Patrick McGuinness is Professor of French and Comparative Literature at the University of Oxford, and a Fellow of St Anne's College. Born in Tunisia and raised in Belgium, he is a poet, novelist and translator. His novel The Last Hundred Days was longlisted for the 2011 Man Booker Prize and shortlisted for the 2011 Costa First Novel Award, and his second novel, Throw me to the Wolves, won the 2020 Encore Award.
His other books include three collections of poems, The Canals of Mars (2004), Jilted City (2010), Blood Feather (2023) and a memoir, Other People's Countries (2015), which won the Duff Cooper Prize. He was made a Chevalier des Arts et des Lettres in 2011, and is a Fellow of the Royal Society of Literature.
David Bellos is Meredith Howland Pyne Professor of French Literature at Princeton University, where he also teaches Comparative Literature.

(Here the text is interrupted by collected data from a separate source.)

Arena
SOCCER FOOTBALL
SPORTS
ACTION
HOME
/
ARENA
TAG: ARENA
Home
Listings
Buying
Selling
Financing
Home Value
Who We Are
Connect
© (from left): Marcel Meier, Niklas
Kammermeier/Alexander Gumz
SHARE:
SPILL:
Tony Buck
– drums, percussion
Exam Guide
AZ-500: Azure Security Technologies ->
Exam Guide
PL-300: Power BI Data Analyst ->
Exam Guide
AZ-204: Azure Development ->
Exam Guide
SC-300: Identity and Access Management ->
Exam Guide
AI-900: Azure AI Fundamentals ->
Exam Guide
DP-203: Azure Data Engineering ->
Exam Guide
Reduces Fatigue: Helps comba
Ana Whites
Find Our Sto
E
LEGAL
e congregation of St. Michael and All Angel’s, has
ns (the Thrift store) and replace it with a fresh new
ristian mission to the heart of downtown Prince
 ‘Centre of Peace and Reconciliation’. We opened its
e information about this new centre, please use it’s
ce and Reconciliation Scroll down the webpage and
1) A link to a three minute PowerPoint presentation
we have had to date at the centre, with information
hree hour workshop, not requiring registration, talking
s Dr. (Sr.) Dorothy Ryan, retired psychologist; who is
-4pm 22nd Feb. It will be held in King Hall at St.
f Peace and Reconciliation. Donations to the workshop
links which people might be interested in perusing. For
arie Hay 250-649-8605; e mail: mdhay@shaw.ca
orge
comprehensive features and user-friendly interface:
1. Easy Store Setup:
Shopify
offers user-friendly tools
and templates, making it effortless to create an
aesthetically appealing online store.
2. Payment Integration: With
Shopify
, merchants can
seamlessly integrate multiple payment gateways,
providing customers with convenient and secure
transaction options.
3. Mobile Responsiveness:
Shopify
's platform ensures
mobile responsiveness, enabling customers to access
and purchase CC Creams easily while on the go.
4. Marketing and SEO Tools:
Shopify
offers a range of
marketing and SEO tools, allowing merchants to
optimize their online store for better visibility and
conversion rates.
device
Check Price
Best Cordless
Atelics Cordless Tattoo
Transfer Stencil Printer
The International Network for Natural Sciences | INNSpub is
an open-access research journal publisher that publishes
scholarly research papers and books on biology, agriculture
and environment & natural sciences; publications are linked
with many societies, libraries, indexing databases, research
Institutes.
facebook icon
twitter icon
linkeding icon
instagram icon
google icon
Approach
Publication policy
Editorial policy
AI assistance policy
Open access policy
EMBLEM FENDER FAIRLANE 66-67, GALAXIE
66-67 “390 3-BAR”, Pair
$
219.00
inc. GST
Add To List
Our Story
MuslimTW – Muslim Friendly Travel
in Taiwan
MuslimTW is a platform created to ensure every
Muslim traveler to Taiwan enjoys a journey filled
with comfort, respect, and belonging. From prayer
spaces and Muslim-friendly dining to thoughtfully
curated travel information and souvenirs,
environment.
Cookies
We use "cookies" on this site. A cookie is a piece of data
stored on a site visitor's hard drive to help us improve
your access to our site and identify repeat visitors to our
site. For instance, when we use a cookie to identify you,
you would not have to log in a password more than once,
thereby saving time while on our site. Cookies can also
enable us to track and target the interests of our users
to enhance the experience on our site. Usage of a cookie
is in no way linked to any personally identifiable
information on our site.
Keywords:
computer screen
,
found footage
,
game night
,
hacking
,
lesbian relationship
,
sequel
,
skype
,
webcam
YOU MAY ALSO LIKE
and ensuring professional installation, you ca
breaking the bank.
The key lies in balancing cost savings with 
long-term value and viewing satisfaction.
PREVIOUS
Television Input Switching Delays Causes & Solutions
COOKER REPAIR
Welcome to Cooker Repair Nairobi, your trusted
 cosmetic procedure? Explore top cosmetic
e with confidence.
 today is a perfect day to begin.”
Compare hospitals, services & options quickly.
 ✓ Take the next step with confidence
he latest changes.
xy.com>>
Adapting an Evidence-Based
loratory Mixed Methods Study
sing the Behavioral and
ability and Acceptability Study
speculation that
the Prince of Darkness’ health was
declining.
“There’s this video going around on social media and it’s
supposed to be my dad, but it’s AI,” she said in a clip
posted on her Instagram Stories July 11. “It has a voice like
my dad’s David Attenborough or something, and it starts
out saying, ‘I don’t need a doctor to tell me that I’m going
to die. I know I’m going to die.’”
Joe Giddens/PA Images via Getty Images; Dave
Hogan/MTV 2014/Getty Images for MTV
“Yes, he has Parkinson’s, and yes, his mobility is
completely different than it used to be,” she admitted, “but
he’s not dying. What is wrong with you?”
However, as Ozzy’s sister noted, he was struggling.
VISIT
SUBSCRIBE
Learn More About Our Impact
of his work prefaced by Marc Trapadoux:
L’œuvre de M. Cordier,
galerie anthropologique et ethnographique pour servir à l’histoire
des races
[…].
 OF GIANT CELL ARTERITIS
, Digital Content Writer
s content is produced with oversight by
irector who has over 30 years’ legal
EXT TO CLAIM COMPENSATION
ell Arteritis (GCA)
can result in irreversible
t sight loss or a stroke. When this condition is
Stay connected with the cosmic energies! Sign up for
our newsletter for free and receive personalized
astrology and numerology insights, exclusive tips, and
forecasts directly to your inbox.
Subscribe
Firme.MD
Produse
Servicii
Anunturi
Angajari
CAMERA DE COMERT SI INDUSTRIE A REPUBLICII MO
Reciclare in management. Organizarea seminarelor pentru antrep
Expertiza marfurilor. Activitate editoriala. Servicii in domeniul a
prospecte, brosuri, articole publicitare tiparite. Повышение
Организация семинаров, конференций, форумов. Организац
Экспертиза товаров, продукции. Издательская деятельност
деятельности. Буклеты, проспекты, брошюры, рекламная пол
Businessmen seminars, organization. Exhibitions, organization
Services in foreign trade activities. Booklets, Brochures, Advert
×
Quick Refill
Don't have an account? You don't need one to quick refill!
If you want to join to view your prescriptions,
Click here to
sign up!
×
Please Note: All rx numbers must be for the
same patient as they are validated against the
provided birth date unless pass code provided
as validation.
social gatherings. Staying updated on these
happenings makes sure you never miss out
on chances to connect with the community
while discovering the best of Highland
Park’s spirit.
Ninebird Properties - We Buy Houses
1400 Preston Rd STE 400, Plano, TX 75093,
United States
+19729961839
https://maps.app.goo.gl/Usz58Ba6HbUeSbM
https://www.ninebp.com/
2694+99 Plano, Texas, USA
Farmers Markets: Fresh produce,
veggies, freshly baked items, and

He is the author of many books and articles on nineteenth-century fiction, alongside biographies of three icons of French culture in the twentieth century: Georges Perec, Jacques Tati and Romain Gary. He is also a well-known translator and the author of Is That a Fish in Your Ear? The Amazing Adventure of Translation. David Bellos was recently awarded the rank of officier in the Ordre National des Arts et des Lettres for his services to French culture.